Transcribed page text:
⁂

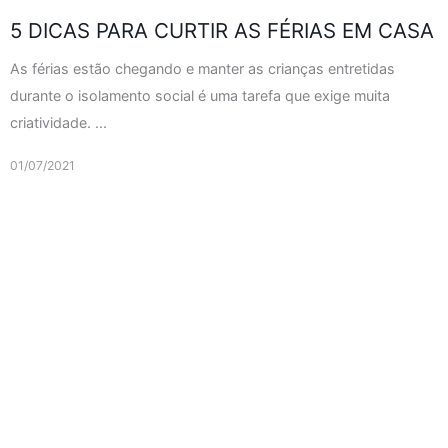
5 DICAS PARA CURTIR AS FÉRIAS EM CASA
As férias estão chegando e manter as crianças entretidas
durante o isolamento social é uma tarefa que exige muita
criatividade. ...
01/07/2021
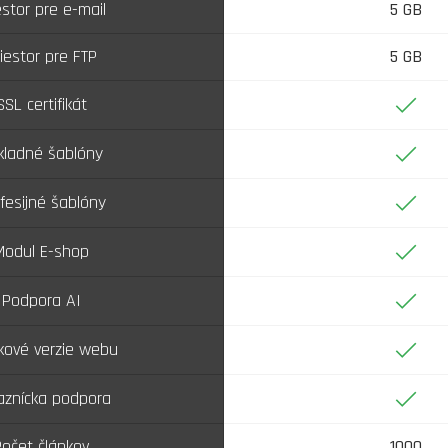
estor pre e-mail
5 GB
iestor pre FTP
5 GB
Áno
SSL certifikát
Áno
kladné šablóny
Áno
fesijné šablóny
Áno
Modul E-shop
Áno
Podpora AI
Áno
kové verzie webu
Áno
aznícka podpora
Počet článkov
1000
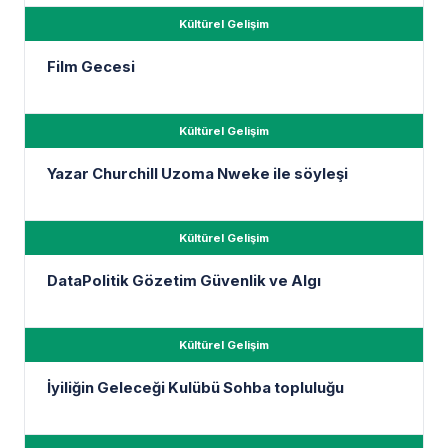
Kültürel Gelişim
Film Gecesi
Kültürel Gelişim
Yazar Churchill Uzoma Nweke ile söyleşi
Kültürel Gelişim
DataPolitik Gözetim Güvenlik ve Algı
Kültürel Gelişim
İyiliğin Geleceği Kulübü Sohba topluluğu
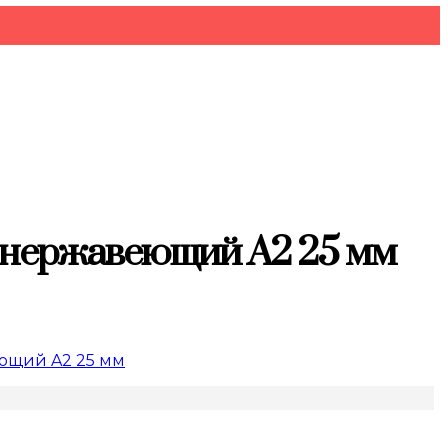
 нержавеющий A2 25 мм
ющий A2 25 мм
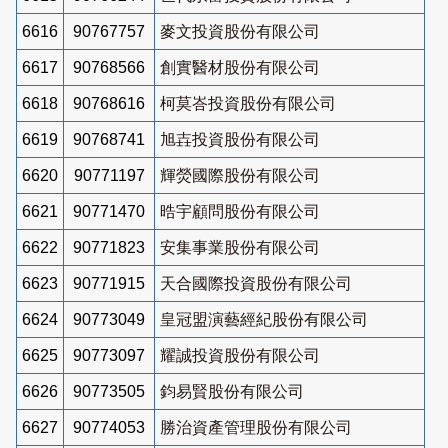
6616
90767757
麥文投資股份有限公司
6617
90768566
創實醫材股份有限公司
6618
90768616
柯莫峇投資股份有限公司
6619
90768741
旭壵投資股份有限公司
6620
90771197
輝熒國際股份有限公司
6621
90771470
晧宇顧問股份有限公司
6622
90771823
安集事業股份有限公司
6623
90771915
天合國際投資股份有限公司
6624
90773049
皇冠盟演藝經紀股份有限公司
6625
90773097
耀誠投資股份有限公司
6626
90773505
鈞易賢股份有限公司
6627
90774053
勝治資產管理股份有限公司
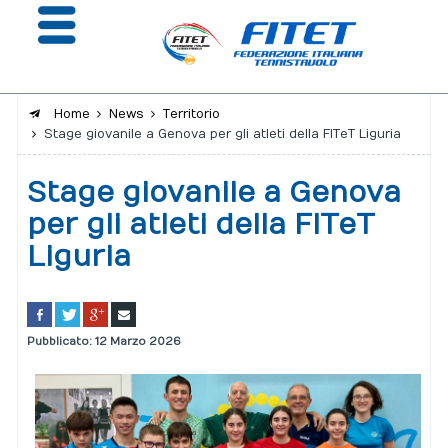
Home
News
Territorio
Stage giovanile a Genova per gli atleti della FITeT Liguria
La Federazione
Stage giovanile a Genova
Affiliazione e Tesseramento
per gli atleti della FITeT
Giustizia
Liguria
Safeguarding
Extranet
Pubblicato: 12 Marzo 2026
Calendario
Portale risultati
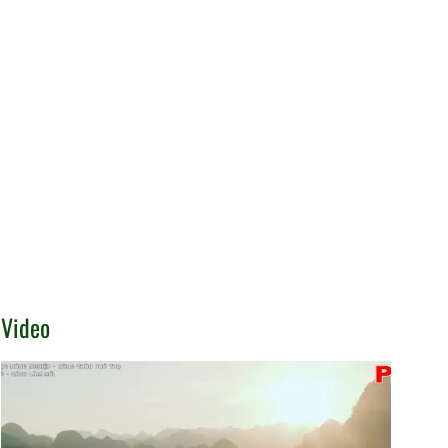
Video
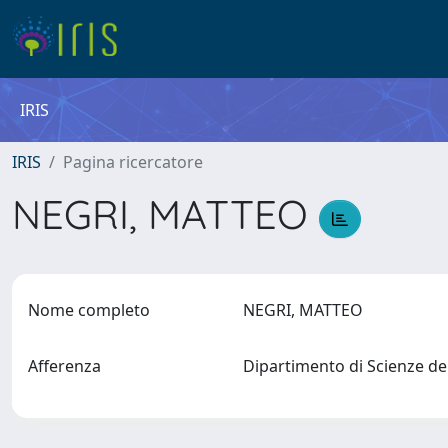
IRIS
IRIS
Pagina ricercatore
NEGRI, MATTEO
Nome completo
NEGRI, MATTEO
Afferenza
Dipartimento di Scienze de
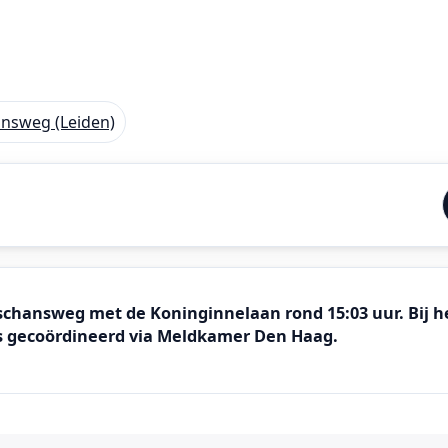
nsweg (Leiden)
hansweg met de Koninginnelaan rond 15:03 uur. Bij het
 is gecoördineerd via Meldkamer Den Haag.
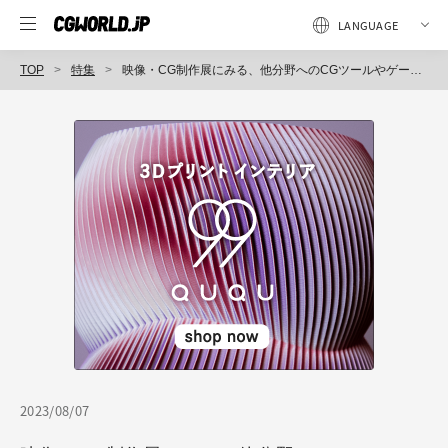
TOP
特集
映像・CG制作展にみる、他分野へのCGツールやゲームエンジンの広がり
2023/08/07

⁂

**TASK TO CARRY OUT**
Print every line of text in the data above without any changes. Leave the pictures out of your answer.

**SOLUTION FOR THIS PROBLEM**
5 DICAS PARA CURTIR AS FÉRIAS EM CASA
As férias estão chegando e manter as crianças entretidas
durante o isolamento social é uma tarefa que exige muita
criatividade. ...
01/07/2021
estor pre e-mail
5 GB
iestor pre FTP
5 GB
Áno
SSL certifikát
Áno
kladné šablóny
Áno
fesijné šablóny
Áno
Modul E-shop
Áno
Podpora AI
Áno
kové verzie webu
Áno
aznícka podpora
Počet článkov
1000
Kültürel Gelişim
Film Gecesi
Kültürel Gelişim
Yazar Churchill Uzoma Nweke ile söyleşi
Kültürel Gelişim
DataPolitik Gözetim Güvenlik ve Algı
Kültürel Gelişim
İyiliğin Geleceği Kulübü Sohba topluluğu
 нержавеющий A2 25 мм
ющий A2 25 мм
6616
90767757
麥文投資股份有限公司
6617
90768566
創實醫材股份有限公司
6618
90768616
柯莫峇投資股份有限公司
6619
90768741
旭壵投資股份有限公司
6620
90771197
輝熒國際股份有限公司
6621
90771470
晧宇顧問股份有限公司
6622
90771823
安集事業股份有限公司
6623
90771915
天合國際投資股份有限公司
6624
90773049
皇冠盟演藝經紀股份有限公司
6625
90773097
耀誠投資股份有限公司
6626
90773505
鈞易賢股份有限公司
6627
90774053
勝治資產管理股份有限公司
Home
News
Territorio
Stage giovanile a Genova per gli atleti della FITeT Liguria
La Federazione
Stage giovanile a Genova
Affiliazione e Tesseramento
per gli atleti della FITeT
Giustizia
Liguria
Safeguarding
Extranet
Pubblicato: 12 Marzo 2026
Calendario
Portale risultati
Video
IRIS
IRIS
Pagina ricercatore
NEGRI, MATTEO
Nome completo
NEGRI, MATTEO
Afferenza
Dipartimento di Scienze de
nsweg (Leiden)
hansweg met de Koninginnelaan rond 15:03 uur. Bij het
 is gecoördineerd via Meldkamer Den Haag.
TOP
特集
映像・CG制作展にみる、他分野へのCGツールやゲームエンジンの広がり
2023/08/07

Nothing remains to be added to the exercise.